┌─ Dataset content

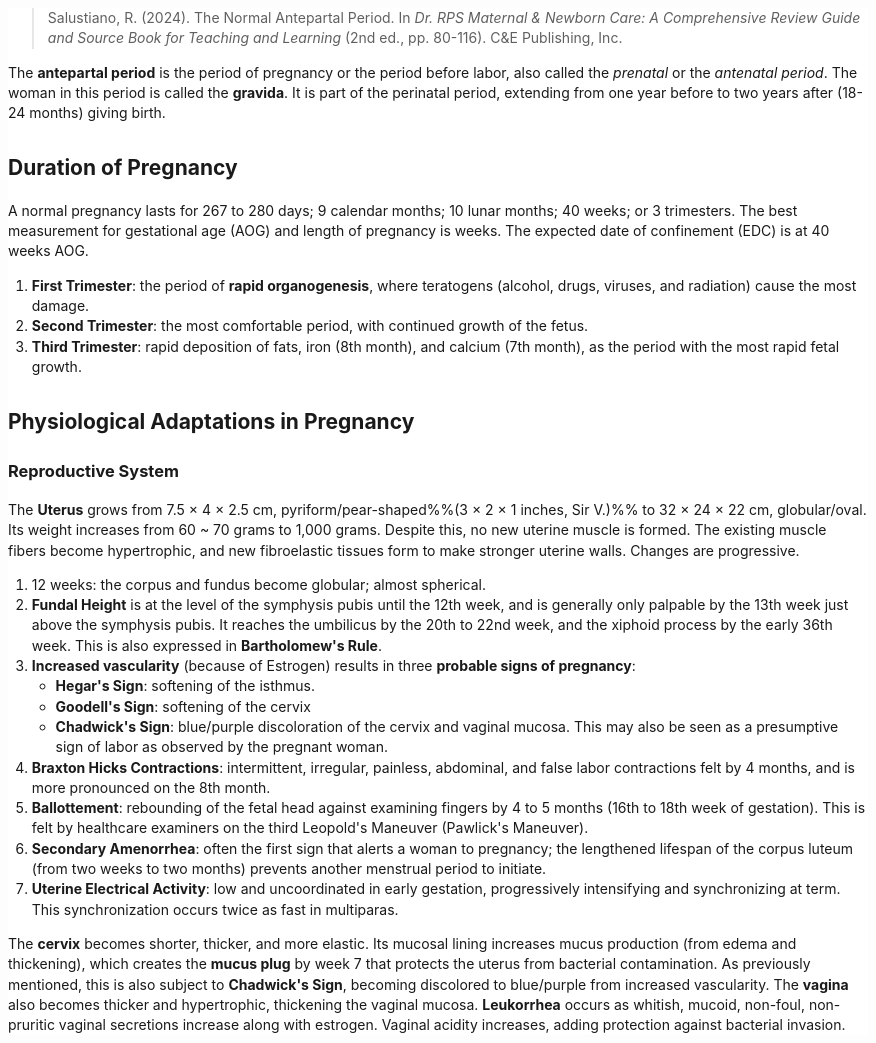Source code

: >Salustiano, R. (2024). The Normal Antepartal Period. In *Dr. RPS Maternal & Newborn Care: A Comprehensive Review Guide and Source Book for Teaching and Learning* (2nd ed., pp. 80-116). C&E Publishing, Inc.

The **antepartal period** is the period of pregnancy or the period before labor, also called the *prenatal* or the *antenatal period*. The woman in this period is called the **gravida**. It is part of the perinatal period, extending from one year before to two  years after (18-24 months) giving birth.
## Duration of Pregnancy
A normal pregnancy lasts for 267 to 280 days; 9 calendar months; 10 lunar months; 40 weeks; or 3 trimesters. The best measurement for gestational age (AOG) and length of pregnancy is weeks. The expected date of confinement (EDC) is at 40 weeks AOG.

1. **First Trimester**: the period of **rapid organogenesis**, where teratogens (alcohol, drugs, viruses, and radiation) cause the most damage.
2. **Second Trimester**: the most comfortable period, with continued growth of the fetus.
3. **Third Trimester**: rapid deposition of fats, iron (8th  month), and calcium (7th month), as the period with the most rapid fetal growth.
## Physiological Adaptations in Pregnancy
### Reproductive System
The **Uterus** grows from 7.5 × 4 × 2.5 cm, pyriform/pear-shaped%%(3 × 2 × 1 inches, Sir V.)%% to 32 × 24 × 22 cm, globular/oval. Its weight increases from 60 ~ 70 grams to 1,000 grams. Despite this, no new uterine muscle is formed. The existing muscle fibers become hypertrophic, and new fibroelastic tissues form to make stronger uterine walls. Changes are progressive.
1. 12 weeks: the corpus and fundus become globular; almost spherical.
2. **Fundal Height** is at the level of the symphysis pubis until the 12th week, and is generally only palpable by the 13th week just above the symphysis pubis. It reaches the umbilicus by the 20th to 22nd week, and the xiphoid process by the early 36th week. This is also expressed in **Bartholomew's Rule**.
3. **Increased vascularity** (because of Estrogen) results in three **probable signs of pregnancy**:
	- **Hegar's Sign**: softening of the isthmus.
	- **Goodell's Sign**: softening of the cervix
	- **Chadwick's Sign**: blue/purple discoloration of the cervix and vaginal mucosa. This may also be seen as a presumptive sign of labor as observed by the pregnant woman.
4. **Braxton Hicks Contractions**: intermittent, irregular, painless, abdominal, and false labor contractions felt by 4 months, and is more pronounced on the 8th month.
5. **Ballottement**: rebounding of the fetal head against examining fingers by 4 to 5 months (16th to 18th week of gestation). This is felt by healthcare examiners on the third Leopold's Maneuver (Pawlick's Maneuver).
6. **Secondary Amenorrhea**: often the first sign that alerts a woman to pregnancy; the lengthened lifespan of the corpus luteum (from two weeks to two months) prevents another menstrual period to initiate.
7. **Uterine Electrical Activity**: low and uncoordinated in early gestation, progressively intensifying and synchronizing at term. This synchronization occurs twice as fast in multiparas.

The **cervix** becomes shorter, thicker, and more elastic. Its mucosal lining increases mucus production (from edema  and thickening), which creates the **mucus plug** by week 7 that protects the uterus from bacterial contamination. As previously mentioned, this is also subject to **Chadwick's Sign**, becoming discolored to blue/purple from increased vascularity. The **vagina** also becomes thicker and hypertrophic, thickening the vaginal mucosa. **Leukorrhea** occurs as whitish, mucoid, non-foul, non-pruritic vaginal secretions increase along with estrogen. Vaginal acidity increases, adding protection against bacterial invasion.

└─
┌─ Dataset content

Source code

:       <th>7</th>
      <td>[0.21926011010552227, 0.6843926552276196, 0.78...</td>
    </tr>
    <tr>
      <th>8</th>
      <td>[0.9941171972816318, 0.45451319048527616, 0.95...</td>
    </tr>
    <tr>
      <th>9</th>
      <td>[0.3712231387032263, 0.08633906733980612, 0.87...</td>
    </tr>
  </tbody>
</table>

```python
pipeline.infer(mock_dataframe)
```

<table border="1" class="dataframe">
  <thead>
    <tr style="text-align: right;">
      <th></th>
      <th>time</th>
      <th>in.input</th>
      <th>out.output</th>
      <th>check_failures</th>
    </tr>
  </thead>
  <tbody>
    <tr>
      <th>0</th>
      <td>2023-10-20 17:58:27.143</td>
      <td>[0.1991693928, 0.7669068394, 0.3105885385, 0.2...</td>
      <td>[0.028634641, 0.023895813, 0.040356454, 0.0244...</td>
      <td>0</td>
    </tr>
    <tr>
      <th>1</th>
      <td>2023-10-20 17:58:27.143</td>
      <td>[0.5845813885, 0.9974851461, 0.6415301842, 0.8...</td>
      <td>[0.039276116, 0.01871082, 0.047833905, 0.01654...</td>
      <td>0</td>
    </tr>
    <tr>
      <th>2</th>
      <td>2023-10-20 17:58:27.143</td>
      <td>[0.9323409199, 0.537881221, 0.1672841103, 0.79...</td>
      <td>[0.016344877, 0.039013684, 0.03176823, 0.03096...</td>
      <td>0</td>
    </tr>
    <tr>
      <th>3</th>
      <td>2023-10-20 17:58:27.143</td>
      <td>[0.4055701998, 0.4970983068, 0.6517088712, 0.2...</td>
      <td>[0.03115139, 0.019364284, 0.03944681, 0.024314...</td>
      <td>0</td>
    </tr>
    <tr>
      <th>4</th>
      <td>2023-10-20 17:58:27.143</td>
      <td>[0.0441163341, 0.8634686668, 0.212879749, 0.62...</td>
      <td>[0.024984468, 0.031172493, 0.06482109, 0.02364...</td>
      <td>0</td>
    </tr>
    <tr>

└─

§ Exercise description
The required answer is the run of lines above, starting at the line with "### Reproductive System" and ending at the line with "1. 12 weeks: the", reproduced exactly with both ends.

§ Written reply
### Reproductive System
The **Uterus** grows from 7.5 × 4 × 2.5 cm, pyriform/pear-shaped%%(3 × 2 × 1 inches, Sir V.)%% to 32 × 24 × 22 cm, globular/oval. Its weight increases from 60 ~ 70 grams to 1,000 grams. Despite this, no new uterine muscle is formed. The existing muscle fibers become hypertrophic, and new fibroelastic tissues form to make stronger uterine walls. Changes are progressive.
1. 12 weeks: the corpus and fundus become globular; almost spherical.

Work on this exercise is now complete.